Virus Evolution
- Discipline: Virology
- Language: English
- Edited by: Oliver Pybus, Santiago Elena

Publication details
- History: 2015–present
- Publisher: Oxford University Press
- Frequency: Continuous publication
- Open access: Yes
- Impact factor: 7.989 (2020)

Standard abbreviations
- ISO 4: Virus Evol.

Indexing
- ISSN: 2057-1577

Links
- Journal homepage;

= Virus Evolution (journal) =

Virus Evolution is an open access scientific journal of virology published by Oxford University Press. It was launched in 2015 and focuses on all aspects of virus evolution and ecology, including the long-term evolution of viruses, viruses as a model system for studying evolutionary processes, virus classification, viral molecular epidemiology, viral phylodynamics, and environmental virology.

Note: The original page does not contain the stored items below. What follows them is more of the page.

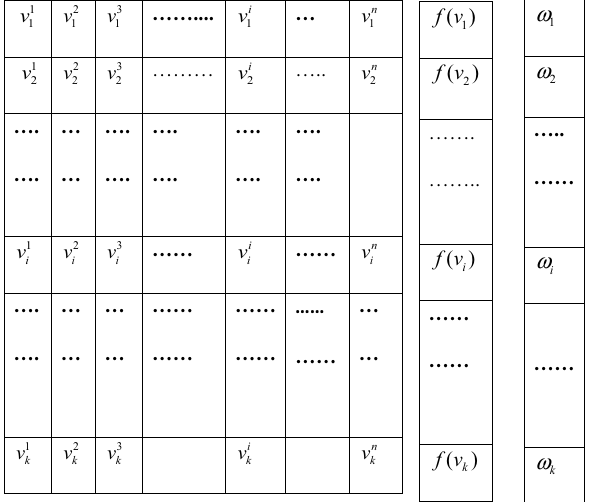
⋯ 𝜔 ⋯ 𝜔 𝜔 𝜔 1 ≥ 2 ≥ i ≥ i ), from top to ⋯ f ( v ⋯ ≤ f ( v 2 ) k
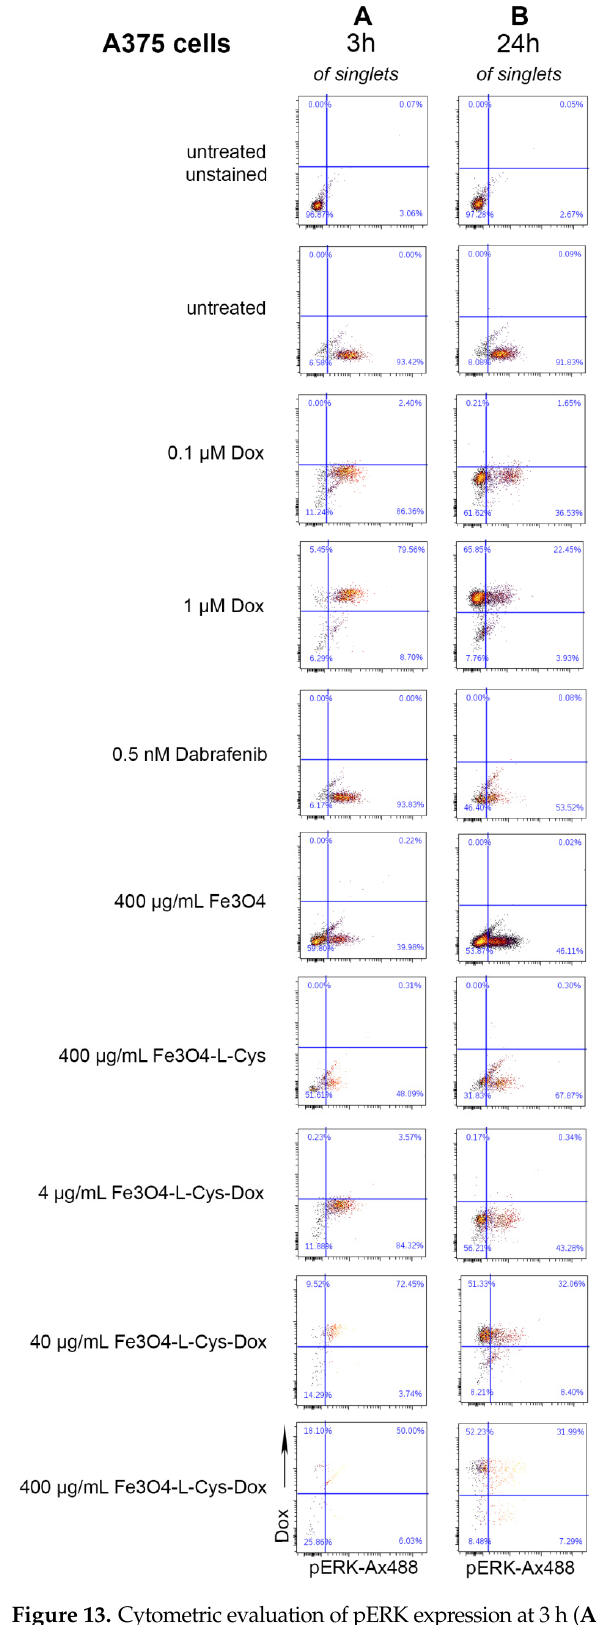
Figure 13. Cytometric evaluation of pERK expression at 3 h ( A ) and 24 h ( B ) after incubation of A375 cells with nanoparticles or free Dox. Phosphorylated ERK was detected on the FITC channel, upon labeling with Alexa Fluor 488-conjugated secondary antibodies, and Dox on the PerCP-Cy5.5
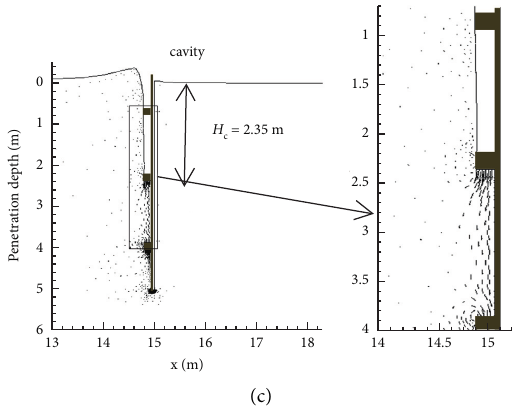
Figure 6: Soil movement of square stiffened caisson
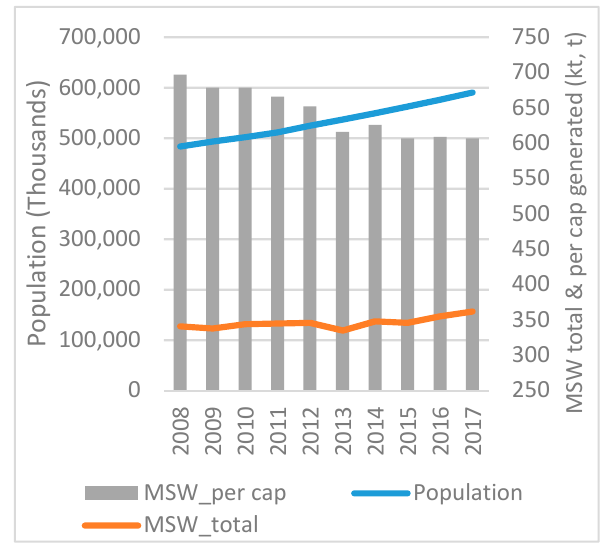
Figure 31. Population and MSW production in Luxembourg 2008–2017 (EUROSTAT 2019a, 2019c).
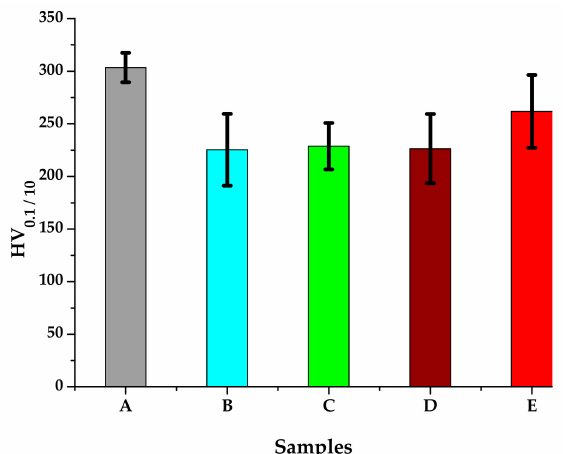
Figure 10. HV 0.1 / 10 average hardness of the 316 AISI modified stainless steel samples.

==Abstracting and indexing==
Virus Evolution is indexed in Academic OneFile, Academic Search, British Library, Copyright Clearance Center, CSA, DOAJ, EBSCOhost, FIZ Karlsruhe, Google Scholar, INIST, Journal Citation Reports, OCLC ProQuest, Science Citation Index, and Zetoc. According to the latest Journal Citation Reports, the journal has a 2020 impact factor of 7.989, ranking it 4th out of 37 in the category "Virology".